EXERCISE =>
Count the lines in the items below that contain the string "thương", treating uppercase and lowercase as different. Give only the number.

**** DATASET ENTRIES

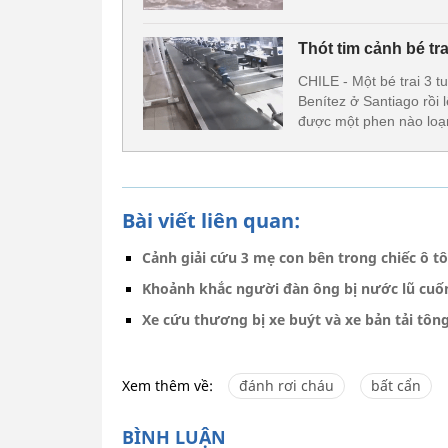
Thót tim cảnh bé tra
CHILE - Một bé trai 3 t
Benítez ở Santiago rồi
được một phen nào loạ
Bài viết liên quan:
Cảnh giải cứu 3 mẹ con bên trong chiếc ô 
Khoảnh khắc người đàn ông bị nước lũ cuốn 
Xe cứu thương bị xe buýt và xe bản tải tông 
Xem thêm về:
đánh rơi cháu
bất cẩn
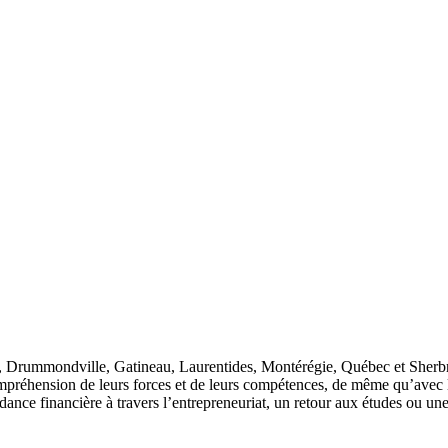
l, Drummondville, Gatineau, Laurentides, Montérégie, Québec et Sherb
préhension de leurs forces et de leurs compétences, de même qu’avec le
ance financière à travers l’entrepreneuriat, un retour aux études ou une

********

RESULT OF THE TASK =>
1